The mating song of the cicadas is performed by an all-male choir. Only males have sound-producing tymbal organs, sometimes called drummers, on either side of their abdomens just beneath their wings.

It’s easy to pick out the males — if you’re not too squeamish to pick them up and examine them.

A female has an oval-shaped reproductive structure with a hallow-point needle-like structure at the end called an ovipositor that she uses to cut a slit into a tree or shrub to deposit her eggs.

Cicadas Are Harmless

Cicadas don’t bite humans, and they don’t spread disease. They can harm young trees when the females lay their eggs in new tree growth, according to Cicada Safari, a portal created by Kritsky.

The best defense is to loosely wrap the branches of a young tree in cheesecloth to keep female cicadas from using the branches as a depository for the eggs. In more mature trees, egg-laying is a natural pruning that makes the trees more productive in flowers and fruit the following years.

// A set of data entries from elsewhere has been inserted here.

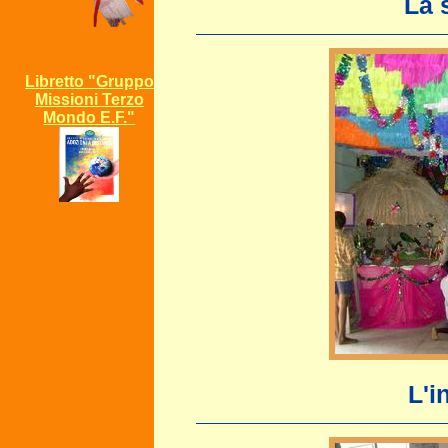
La 
Libretto "Gruppo
Missioni Terzo
Mondo E.F."
L'i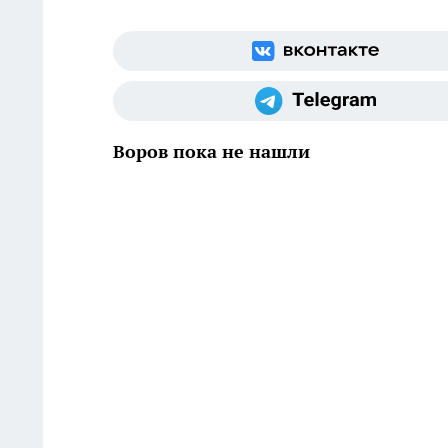
Воров пока не нашли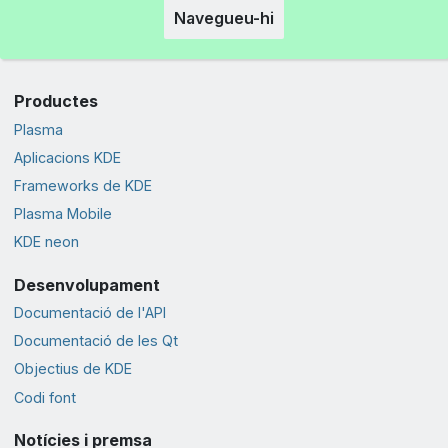
Navegueu-hi
Productes
Plasma
Aplicacions KDE
Frameworks de KDE
Plasma Mobile
KDE neon
Desenvolupament
Documentació de l'API
Documentació de les Qt
Objectius de KDE
Codi font
Notícies i premsa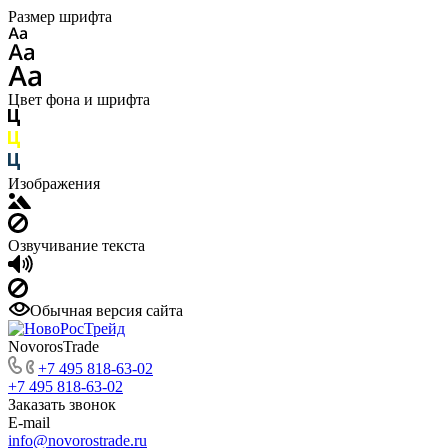
Размер шрифта
Цвет фона и шрифта
Изображения
Озвучивание текста
Обычная версия сайта
NovorosTrade
+7 495 818-63-02
+7 495 818-63-02
Заказать звонок
E-mail
info@novorostrade.ru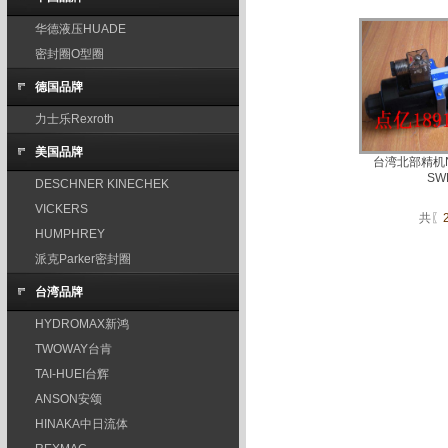
华德液压HUADE
密封圈O型圈
德国品牌
力士乐Rexroth
美国品牌
台湾北部精机N
SW
DESCHNER KINECHEK
VICKERS
共〖
HUMPHREY
派克Parker密封圈
台湾品牌
HYDROMAX新鸿
TWOWAY台肯
TAI-HUEI台辉
ANSON安颂
HINAKA中日流体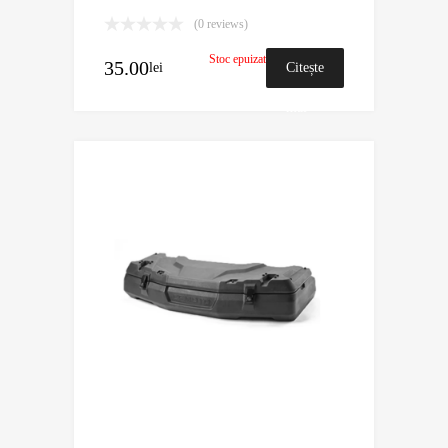
(0 reviews)
Stoc epuizat
35.00
lei
Citește
mai
mult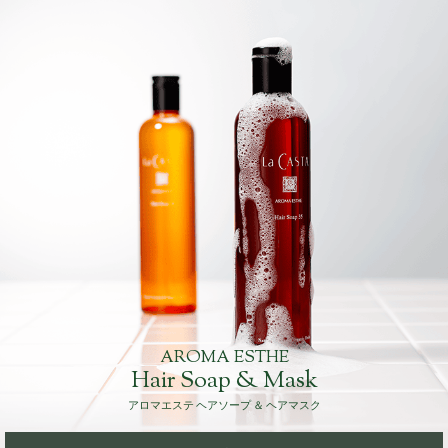
AROMA ESTHE
Hair Soap & Mask
アロマエステ ヘアソープ ＆ ヘアマスク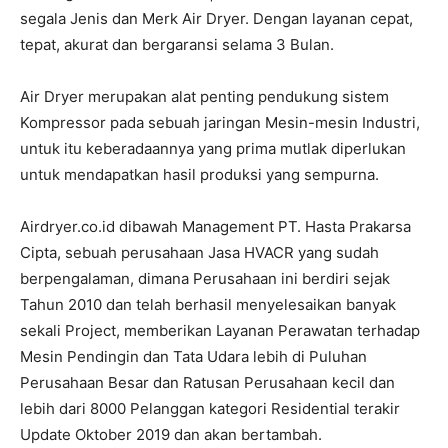
segala Jenis dan Merk Air Dryer. Dengan layanan cepat,
tepat, akurat dan bergaransi selama 3 Bulan.
Air Dryer merupakan alat penting pendukung sistem
Kompressor pada sebuah jaringan Mesin-mesin Industri,
untuk itu keberadaannya yang prima mutlak diperlukan
untuk mendapatkan hasil produksi yang sempurna.
Airdryer.co.id dibawah Management PT. Hasta Prakarsa
Cipta, sebuah perusahaan Jasa HVACR yang sudah
berpengalaman, dimana Perusahaan ini berdiri sejak
Tahun 2010 dan telah berhasil menyelesaikan banyak
sekali Project, memberikan Layanan Perawatan terhadap
Mesin Pendingin dan Tata Udara lebih di Puluhan
Perusahaan Besar dan Ratusan Perusahaan kecil dan
lebih dari 8000 Pelanggan kategori Residential terakir
Update Oktober 2019 dan akan bertambah.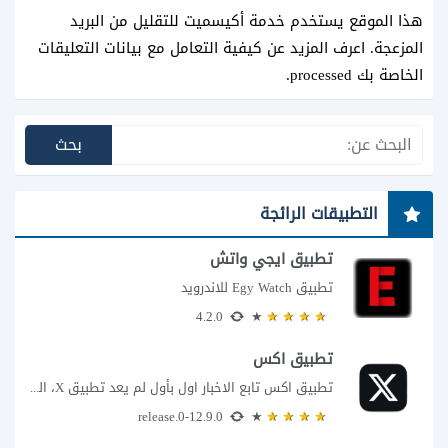
هذا الموقع يستخدم خدمة أكيسميت للتقليل من البريد
المزعجة.
اعرف المزيد عن كيفية التعامل مع بيانات التعليقات
الخاصة بك processed
.
التطبيقات الرائجة
تطبيق ايجي واتش
تطبيق Egy Watch للاندرويد
4.2.0
تطبيق اكس
تطبيق اكس تابع الاخبار اول بأول لم يعد تطبيق X، المعروف سابقا باسم تويتر،...
12.9.0-release.0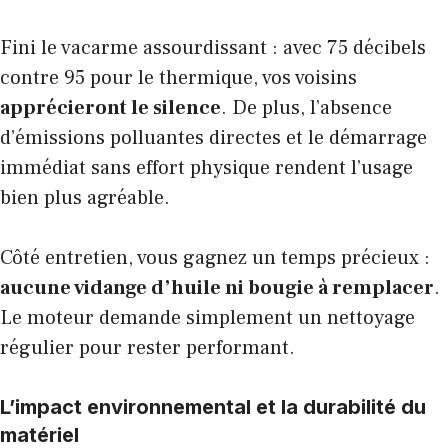
Fini le vacarme assourdissant : avec 75 décibels
contre 95 pour le thermique, vos voisins
apprécieront le silence
. De plus, l’absence
d’émissions polluantes directes et le démarrage
immédiat sans effort physique rendent l’usage
bien plus agréable.
Côté entretien, vous gagnez un temps précieux :
aucune vidange d’huile ni bougie à remplacer
.
Le moteur demande simplement un nettoyage
régulier pour rester performant.
L’impact environnemental et la durabilité du
matériel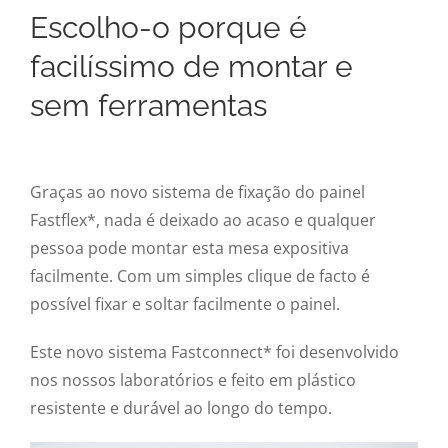
Escolho-o porque é
facilíssimo de montar e
sem ferramentas
Graças ao novo sistema de fixação do painel
Fastflex*, nada é deixado ao acaso e qualquer
pessoa pode montar esta mesa expositiva
facilmente. Com um simples clique de facto é
possível fixar e soltar facilmente o painel.
Este novo sistema Fastconnect* foi desenvolvido
nos nossos laboratórios e feito em plástico
resistente e durável ao longo do tempo.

Pesticides won’t kill cicadas and are not recommended. There are good reasons to allow them to live. For one thing, the underground tunnels created periodical cicadas naturally aerate the soil. They are also a food bonanza to all sorts of predators, and their decaying bodies contribute a massive amount of nitrogen and other nutrients to the soil.

Cicada Tourism Is Big

Kritsky released an app in 2019 called Cicada Safari that allows citizen scientists to report cicada sightings where they live. He told NBC he already has heard from a handful of people who want to plan their vacations around the cicada emergence.

“In the past, I’ve also had people plan vacations to leave while the cicadas are here,” he told the network.